Tool order mismatch	Availability checked after booking call.	Refactor the agent’s logic or adjust the expected-tool sequence.

9. Exporting & Importing Eval Suites

You can share or version-control your cases:

Export JSON – downloads the entire suite.
Import JSON – uploads into any other agent that needs the same behavioural guarantees.

Ideal for teams maintaining multiple agents with similar capabilities.

10. Adjusting test cases

There’s one more usefull tool you might want to use which is “Adjust test case” which adjusts the expected result + conversation flow to actuall results got from the previous evaluation to make sure the test will pass. Be carefull using this feature, always making sure the test still renders the expected reality.

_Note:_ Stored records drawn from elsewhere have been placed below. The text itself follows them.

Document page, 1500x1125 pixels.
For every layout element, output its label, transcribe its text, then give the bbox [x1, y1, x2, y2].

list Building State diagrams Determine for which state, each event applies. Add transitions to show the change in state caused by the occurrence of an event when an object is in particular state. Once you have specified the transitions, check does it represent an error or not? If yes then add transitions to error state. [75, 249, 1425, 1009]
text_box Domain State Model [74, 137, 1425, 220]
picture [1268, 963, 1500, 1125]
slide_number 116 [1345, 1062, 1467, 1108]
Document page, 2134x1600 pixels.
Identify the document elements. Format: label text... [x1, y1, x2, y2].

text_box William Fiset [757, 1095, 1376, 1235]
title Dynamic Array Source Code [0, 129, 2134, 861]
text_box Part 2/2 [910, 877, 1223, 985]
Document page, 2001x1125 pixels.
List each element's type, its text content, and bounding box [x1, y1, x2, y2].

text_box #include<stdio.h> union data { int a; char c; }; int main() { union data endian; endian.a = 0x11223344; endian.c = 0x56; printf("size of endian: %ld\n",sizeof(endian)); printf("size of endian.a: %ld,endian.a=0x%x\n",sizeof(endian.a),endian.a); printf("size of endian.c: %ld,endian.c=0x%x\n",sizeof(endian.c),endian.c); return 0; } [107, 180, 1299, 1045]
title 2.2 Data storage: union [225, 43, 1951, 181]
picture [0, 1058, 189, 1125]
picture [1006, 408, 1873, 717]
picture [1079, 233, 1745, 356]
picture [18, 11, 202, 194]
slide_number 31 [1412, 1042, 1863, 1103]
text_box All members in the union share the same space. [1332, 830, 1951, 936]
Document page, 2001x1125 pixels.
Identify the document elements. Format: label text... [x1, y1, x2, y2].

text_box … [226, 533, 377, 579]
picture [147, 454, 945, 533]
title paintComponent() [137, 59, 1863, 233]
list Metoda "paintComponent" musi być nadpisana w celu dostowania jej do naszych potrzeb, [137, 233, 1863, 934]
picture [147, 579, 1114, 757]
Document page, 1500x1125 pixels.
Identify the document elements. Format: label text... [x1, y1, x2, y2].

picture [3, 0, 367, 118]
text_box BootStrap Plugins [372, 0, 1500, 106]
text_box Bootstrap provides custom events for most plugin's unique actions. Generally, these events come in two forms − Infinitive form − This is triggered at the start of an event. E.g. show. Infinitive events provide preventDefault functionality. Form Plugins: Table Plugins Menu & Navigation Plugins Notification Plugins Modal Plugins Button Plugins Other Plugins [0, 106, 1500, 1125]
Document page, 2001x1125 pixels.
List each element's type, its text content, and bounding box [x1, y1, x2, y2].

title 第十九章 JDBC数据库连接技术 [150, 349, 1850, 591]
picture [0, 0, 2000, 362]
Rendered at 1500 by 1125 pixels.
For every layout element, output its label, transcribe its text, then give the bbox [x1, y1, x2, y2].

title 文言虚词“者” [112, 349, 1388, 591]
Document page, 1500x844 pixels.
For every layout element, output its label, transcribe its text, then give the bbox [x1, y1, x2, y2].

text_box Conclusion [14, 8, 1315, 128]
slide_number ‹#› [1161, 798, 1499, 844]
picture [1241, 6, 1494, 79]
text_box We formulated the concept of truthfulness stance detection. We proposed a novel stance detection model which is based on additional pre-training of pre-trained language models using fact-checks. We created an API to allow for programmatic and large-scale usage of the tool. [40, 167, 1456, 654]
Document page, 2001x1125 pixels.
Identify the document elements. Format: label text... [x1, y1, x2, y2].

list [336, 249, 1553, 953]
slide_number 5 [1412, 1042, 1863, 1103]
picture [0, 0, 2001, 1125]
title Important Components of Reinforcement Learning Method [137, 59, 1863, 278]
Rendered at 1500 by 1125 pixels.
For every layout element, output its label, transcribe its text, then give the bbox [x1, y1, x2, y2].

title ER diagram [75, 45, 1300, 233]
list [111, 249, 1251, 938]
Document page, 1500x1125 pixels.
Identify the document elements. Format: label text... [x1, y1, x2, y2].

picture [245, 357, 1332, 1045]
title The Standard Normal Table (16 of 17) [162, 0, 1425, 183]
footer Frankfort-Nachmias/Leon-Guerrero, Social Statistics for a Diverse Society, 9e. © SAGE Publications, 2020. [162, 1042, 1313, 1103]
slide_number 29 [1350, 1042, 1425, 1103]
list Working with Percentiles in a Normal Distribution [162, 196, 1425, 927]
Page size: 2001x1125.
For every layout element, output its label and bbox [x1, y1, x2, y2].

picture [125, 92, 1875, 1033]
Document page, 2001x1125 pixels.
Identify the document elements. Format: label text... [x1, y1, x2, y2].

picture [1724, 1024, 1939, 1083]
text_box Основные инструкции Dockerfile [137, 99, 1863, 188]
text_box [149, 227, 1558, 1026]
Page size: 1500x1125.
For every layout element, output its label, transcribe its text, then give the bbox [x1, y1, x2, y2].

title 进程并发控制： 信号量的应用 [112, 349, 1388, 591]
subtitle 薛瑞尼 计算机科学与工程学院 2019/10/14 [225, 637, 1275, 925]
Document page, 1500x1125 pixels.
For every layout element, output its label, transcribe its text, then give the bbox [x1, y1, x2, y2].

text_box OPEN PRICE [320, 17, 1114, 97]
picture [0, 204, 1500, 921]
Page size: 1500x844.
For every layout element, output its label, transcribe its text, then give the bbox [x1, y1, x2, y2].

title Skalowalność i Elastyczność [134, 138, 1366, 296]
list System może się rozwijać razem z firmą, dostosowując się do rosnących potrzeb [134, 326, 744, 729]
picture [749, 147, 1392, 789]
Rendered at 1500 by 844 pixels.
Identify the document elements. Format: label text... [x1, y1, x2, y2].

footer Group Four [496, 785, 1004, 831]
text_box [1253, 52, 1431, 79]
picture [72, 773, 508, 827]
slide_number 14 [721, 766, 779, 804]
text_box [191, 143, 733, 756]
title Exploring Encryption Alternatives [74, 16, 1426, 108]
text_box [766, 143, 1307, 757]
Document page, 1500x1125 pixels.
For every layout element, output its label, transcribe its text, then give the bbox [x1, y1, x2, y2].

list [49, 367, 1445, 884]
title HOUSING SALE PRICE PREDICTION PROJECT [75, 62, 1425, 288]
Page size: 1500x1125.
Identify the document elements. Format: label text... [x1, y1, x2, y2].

11. Best Practices Checklist

Green bar rule – merge / deploy only when every eval passes.
Cover edge cases – cancellations, overlapping appointments, invalid input.
Reset state between runs (sandbox calendar, mock DB).
Treat Evals as living docs – update alongside prompt and tool changes.
Source-control JSON exports to review changes via pull requests.

12. Wrap-up

The Evaluation Framework is your CI-style safety harness for conversational agents:

“Make sure that after each change all the tests are green and the agent works exactly as you wished.”

Start generating your own Evals today, keep them in sync with development, and enjoy bug-free agent releases. Happy building! 🎉